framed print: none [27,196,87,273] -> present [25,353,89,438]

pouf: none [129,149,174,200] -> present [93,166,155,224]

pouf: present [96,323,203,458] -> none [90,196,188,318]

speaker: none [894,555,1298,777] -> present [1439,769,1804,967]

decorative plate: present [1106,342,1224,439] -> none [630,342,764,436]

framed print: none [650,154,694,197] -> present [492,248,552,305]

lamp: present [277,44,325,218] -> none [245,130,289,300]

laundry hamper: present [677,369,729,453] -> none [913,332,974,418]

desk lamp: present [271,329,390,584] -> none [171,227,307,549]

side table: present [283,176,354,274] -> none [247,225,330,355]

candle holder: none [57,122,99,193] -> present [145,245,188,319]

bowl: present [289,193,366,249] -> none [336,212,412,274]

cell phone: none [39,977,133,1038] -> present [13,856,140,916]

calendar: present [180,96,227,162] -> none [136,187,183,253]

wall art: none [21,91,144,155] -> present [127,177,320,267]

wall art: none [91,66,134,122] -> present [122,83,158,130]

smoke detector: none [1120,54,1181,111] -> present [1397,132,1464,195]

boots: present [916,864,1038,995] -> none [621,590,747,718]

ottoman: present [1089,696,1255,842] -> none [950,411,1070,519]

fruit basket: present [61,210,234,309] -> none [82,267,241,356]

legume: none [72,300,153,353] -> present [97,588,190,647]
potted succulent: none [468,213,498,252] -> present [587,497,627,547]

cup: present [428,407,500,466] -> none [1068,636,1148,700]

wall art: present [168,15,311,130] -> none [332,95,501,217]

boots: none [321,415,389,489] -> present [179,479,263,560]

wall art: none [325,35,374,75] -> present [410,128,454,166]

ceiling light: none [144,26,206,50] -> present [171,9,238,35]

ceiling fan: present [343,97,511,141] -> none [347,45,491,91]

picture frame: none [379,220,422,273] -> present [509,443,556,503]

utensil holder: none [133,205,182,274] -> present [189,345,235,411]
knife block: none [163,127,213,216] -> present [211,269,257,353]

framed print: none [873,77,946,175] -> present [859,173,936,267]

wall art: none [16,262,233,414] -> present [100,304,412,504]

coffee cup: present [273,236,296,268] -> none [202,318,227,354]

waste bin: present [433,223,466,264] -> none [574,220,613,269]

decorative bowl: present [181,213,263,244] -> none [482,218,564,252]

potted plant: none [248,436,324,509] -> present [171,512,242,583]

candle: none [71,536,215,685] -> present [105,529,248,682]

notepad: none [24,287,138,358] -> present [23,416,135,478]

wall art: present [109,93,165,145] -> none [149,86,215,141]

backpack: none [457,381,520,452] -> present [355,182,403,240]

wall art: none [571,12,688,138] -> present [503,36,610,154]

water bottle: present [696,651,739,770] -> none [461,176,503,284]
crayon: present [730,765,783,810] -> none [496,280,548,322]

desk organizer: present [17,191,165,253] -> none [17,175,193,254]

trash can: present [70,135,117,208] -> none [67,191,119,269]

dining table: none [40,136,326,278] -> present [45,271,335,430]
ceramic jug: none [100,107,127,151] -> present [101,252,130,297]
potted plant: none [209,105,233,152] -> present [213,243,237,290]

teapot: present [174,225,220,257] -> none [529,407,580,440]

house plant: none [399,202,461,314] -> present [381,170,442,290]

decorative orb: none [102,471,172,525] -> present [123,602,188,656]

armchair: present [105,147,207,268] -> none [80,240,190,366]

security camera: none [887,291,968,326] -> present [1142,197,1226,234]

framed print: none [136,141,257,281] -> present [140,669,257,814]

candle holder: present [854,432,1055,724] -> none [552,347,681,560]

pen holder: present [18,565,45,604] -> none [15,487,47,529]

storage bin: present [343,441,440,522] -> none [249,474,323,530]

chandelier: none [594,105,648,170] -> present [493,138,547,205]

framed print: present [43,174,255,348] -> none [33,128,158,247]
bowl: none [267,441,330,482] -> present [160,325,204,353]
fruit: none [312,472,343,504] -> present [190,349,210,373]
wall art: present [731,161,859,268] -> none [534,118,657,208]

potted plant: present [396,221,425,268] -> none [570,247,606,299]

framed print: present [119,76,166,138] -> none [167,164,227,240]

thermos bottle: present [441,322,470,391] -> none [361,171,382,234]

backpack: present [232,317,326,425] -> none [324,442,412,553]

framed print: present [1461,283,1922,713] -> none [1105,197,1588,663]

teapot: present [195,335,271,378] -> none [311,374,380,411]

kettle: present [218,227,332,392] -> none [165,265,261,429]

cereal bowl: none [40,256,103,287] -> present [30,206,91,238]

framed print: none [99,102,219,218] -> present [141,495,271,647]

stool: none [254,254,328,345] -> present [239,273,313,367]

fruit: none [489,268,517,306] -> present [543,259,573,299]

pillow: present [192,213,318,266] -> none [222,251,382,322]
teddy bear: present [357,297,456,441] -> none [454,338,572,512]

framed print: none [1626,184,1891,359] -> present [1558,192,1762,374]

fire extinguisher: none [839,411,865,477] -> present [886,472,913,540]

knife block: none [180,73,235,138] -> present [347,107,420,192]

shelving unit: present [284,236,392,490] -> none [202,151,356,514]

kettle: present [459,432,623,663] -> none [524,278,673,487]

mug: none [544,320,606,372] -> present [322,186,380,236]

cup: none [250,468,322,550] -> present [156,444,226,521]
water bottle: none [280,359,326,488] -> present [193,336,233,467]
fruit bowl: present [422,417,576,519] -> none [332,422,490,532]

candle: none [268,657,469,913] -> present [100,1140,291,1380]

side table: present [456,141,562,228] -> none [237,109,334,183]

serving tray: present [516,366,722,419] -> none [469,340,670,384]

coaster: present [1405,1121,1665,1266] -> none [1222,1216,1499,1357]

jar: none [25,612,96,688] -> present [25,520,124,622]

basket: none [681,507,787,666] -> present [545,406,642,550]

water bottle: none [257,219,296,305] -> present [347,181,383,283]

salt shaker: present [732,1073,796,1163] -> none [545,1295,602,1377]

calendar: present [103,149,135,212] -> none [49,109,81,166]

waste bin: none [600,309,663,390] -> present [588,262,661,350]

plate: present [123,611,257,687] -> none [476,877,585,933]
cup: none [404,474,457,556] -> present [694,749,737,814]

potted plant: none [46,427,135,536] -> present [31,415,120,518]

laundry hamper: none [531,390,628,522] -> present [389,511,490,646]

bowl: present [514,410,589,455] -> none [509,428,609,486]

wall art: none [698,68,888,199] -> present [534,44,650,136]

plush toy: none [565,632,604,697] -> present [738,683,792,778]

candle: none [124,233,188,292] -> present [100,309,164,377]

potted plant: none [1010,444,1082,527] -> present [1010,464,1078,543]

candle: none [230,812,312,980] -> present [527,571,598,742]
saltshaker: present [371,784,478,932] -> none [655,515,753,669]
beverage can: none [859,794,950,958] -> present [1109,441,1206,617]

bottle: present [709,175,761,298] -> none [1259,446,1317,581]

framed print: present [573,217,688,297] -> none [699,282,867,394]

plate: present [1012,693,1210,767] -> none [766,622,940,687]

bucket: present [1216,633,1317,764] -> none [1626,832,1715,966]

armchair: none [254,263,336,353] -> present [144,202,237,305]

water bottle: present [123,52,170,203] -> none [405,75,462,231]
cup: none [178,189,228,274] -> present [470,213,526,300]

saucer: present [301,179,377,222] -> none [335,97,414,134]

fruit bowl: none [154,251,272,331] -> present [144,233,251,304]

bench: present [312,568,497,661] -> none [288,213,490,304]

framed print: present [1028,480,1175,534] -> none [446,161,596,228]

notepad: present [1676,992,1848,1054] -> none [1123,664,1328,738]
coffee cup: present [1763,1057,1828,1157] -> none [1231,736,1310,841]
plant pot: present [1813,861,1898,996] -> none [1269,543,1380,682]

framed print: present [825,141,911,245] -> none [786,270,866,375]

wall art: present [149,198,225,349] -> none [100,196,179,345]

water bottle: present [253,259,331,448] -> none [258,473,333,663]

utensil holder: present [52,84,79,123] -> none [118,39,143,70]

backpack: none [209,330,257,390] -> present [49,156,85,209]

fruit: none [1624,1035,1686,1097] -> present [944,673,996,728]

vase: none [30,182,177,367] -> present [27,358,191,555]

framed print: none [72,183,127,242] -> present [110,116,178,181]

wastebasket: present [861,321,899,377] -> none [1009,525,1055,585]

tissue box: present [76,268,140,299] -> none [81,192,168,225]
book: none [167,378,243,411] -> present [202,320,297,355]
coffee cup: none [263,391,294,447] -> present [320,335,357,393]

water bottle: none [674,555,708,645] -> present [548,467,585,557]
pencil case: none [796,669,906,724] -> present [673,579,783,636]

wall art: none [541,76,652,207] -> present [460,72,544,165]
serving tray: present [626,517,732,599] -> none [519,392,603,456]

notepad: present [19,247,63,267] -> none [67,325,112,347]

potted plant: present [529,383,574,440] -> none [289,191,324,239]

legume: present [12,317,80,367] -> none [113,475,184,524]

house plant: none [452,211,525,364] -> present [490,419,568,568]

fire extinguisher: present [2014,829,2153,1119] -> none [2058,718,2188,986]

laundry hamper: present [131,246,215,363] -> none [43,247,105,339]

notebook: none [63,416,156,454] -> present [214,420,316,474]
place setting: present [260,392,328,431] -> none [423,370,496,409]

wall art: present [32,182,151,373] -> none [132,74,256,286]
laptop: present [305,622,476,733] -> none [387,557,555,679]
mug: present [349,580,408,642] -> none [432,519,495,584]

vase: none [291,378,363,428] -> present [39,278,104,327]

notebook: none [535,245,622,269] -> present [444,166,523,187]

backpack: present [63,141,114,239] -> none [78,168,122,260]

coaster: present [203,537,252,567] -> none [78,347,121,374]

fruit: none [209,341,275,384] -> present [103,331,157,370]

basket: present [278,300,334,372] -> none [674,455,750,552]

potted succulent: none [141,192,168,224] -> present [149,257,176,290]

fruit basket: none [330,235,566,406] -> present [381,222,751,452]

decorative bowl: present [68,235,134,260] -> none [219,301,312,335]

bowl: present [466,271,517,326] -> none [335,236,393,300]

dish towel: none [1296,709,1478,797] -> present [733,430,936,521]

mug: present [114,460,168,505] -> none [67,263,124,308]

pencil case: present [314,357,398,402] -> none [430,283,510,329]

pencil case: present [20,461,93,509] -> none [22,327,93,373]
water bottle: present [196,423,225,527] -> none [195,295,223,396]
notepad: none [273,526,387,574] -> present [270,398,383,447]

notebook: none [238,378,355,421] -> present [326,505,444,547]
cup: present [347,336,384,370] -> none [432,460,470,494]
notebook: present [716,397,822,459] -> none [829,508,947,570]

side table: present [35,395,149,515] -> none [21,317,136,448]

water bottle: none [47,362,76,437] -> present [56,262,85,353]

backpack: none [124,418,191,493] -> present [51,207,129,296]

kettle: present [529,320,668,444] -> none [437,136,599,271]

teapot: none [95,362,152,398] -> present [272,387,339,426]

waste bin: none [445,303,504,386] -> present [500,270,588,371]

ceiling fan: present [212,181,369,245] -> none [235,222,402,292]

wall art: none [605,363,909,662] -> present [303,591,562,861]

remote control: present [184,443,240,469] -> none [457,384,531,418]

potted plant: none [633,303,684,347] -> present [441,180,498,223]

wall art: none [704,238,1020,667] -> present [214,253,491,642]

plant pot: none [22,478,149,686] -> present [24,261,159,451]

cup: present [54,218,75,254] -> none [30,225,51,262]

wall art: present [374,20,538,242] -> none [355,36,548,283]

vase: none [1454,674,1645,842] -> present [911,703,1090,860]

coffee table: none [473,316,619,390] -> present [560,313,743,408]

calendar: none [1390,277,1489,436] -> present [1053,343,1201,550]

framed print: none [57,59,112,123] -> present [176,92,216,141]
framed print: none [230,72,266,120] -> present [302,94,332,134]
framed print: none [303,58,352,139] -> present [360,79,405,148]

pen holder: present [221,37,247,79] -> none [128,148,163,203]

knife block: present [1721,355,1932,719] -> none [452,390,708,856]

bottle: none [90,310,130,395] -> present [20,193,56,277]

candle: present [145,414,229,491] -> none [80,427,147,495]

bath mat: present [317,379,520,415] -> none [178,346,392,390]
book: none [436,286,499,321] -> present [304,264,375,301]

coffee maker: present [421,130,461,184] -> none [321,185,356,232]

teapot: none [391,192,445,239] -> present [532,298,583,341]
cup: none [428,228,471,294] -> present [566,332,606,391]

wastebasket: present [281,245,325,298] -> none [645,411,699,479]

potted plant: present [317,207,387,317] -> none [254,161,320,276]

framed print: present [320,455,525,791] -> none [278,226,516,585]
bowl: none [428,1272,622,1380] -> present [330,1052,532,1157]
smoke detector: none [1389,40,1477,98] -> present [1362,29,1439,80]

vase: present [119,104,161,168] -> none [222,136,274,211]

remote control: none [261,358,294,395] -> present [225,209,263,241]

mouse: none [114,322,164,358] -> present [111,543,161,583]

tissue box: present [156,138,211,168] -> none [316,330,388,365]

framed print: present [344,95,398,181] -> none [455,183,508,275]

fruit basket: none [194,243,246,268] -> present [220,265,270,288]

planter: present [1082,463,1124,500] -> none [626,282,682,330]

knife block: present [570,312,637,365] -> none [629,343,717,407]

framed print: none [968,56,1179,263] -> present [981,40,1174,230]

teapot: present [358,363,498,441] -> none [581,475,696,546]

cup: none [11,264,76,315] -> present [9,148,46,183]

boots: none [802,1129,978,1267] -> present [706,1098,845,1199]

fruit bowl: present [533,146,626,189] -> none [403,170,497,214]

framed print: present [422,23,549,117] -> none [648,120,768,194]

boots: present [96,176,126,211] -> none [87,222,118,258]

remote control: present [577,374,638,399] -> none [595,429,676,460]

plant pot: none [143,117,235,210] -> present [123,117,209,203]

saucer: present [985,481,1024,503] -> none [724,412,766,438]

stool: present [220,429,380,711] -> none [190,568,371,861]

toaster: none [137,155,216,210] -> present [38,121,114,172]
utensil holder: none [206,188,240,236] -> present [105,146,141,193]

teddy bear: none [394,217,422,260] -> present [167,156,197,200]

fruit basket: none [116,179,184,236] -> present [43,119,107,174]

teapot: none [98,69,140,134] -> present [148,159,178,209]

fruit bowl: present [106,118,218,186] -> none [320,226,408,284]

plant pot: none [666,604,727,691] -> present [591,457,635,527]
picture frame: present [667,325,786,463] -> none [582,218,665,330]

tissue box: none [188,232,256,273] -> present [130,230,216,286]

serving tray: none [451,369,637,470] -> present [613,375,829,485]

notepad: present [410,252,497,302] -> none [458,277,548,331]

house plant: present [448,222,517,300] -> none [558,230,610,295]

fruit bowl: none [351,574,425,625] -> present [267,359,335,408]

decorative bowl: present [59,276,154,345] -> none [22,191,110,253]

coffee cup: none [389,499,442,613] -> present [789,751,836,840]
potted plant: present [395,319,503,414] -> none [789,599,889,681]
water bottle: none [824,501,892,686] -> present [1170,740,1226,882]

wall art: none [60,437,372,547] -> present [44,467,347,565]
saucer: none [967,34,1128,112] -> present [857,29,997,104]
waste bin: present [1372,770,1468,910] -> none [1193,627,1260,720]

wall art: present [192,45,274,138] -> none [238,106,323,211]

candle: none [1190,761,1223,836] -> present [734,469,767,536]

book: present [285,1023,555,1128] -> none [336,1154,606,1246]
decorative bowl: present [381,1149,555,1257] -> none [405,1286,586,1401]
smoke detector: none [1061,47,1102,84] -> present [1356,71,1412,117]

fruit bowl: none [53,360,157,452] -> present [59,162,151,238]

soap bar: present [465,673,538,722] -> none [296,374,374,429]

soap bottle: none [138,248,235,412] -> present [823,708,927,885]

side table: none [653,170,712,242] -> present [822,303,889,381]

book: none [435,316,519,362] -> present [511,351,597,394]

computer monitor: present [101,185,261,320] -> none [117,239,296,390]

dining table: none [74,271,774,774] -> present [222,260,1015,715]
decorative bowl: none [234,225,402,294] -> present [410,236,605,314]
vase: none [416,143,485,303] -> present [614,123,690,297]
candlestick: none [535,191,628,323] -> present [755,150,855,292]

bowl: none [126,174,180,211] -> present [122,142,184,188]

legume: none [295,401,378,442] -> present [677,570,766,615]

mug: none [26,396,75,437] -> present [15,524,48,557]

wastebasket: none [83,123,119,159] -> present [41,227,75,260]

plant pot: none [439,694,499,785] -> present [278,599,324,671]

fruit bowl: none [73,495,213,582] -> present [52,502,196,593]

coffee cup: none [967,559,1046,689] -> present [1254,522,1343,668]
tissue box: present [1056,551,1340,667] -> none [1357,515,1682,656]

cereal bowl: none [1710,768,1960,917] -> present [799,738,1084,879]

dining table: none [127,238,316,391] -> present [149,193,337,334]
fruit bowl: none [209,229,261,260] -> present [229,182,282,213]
---------------
→ Try it:
Starting at the line that has "knife block: none [163,127,213,216]" and ending at the line that has "dining table: none [40,136,326,278]", please write out the lines above exactly, leaving out all others.

→ Result of the task:
knife block: none [163,127,213,216] -> present [211,269,257,353]

framed print: none [873,77,946,175] -> present [859,173,936,267]

wall art: none [16,262,233,414] -> present [100,304,412,504]

coffee cup: present [273,236,296,268] -> none [202,318,227,354]

waste bin: present [433,223,466,264] -> none [574,220,613,269]

decorative bowl: present [181,213,263,244] -> none [482,218,564,252]

potted plant: none [248,436,324,509] -> present [171,512,242,583]

candle: none [71,536,215,685] -> present [105,529,248,682]

notepad: none [24,287,138,358] -> present [23,416,135,478]

wall art: present [109,93,165,145] -> none [149,86,215,141]

backpack: none [457,381,520,452] -> present [355,182,403,240]

wall art: none [571,12,688,138] -> present [503,36,610,154]

water bottle: present [696,651,739,770] -> none [461,176,503,284]
crayon: present [730,765,783,810] -> none [496,280,548,322]

desk organizer: present [17,191,165,253] -> none [17,175,193,254]

trash can: present [70,135,117,208] -> none [67,191,119,269]

dining table: none [40,136,326,278] -> present [45,271,335,430]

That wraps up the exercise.